Había una cabina de teléfono en la esquina, moderna y bastante reciente, donde se podía llamar con monedas o tarjetas.

– No, baja tú.

– De acuerdo, bajo enseguida.

No la había vuelto a ver desde aquella noche, por lo que era comprensible que no quisiera subir. Debía de tener graves problemas. Se puso el uniforme, agarró el maletín y bajó corriendo las escaleras. "Mejor ir vestido así, solo a esa hora de la noche", pensó mientras terminaba de abrocharse. Se abalanzó hacia la cabina, pero no había nadie, ni allí ni en la calle. Estaba confundido, aunque decidió esperar. De pronto, comenzó a sonar el teléfono de la cabina. Lo miró durante unos segundos antes de caer en la cuenta de que quizá sonaba para él.

– Hola -dijo-.

– ¡Gracias a Dios! Soy yo, Wang Feng. Temía que no lo cogieras.

– ¿Qué te ha pasado?

– A mí, nada, pero ha ocurrido algo. Esta tarde los funcionarios de tu oficina me han negado la solicitud del pasaporte. Estoy muy preocupada por ti.

– ¿Por mí?

Parecía una incoherencia. Le habían negado un pasaporte a ella, si bien eso no era un motivo para que se preocupara por él. ¿Tan duro había sido el golpe que Wang había perdido su habitual compostura?
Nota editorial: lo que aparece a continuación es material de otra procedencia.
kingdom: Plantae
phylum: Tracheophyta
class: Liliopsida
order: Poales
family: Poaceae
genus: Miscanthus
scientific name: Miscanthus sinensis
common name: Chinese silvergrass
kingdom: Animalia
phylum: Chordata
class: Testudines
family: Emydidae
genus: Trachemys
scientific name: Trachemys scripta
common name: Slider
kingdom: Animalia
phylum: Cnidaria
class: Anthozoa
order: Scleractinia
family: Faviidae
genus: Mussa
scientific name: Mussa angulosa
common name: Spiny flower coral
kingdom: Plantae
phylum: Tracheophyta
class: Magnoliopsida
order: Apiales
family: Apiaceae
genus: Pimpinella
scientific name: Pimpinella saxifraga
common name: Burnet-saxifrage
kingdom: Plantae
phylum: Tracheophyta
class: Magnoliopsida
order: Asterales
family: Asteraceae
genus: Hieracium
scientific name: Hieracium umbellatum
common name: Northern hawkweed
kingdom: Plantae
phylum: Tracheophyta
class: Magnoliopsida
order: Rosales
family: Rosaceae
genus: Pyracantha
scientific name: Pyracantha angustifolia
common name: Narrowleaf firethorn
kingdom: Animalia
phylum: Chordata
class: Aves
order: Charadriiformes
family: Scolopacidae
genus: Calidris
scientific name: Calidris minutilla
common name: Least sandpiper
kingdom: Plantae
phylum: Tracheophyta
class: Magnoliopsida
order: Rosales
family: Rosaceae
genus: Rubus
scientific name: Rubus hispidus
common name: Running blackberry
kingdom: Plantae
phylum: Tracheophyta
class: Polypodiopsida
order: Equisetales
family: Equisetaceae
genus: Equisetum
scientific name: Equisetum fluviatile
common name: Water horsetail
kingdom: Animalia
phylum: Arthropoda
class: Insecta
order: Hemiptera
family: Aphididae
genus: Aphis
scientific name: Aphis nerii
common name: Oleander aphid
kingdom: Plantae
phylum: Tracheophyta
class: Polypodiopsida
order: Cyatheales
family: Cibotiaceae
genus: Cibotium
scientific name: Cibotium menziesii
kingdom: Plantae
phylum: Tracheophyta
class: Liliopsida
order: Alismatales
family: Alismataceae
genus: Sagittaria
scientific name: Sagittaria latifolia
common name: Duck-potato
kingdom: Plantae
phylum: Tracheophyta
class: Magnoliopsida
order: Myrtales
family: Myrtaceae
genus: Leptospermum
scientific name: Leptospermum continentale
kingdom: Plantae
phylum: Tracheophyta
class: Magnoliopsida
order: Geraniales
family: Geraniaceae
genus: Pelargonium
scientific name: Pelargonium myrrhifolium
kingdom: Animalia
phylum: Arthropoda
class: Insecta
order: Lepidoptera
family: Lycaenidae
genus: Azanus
– Mencioné tu nombre, pero los agentes sólo me miraron fijamente. Uno de ellos comentó que te habían suspendido… Te llamó entrometido incapaz de cuidar de tus propios asuntos.

– ¿Quién dijo eso?

– El sargento Liao Kaiju.

– ¡Hijo de…! No le hagas caso a ése. Es un mierdecilla. No soporta que me hayan nombrado inspector jefe.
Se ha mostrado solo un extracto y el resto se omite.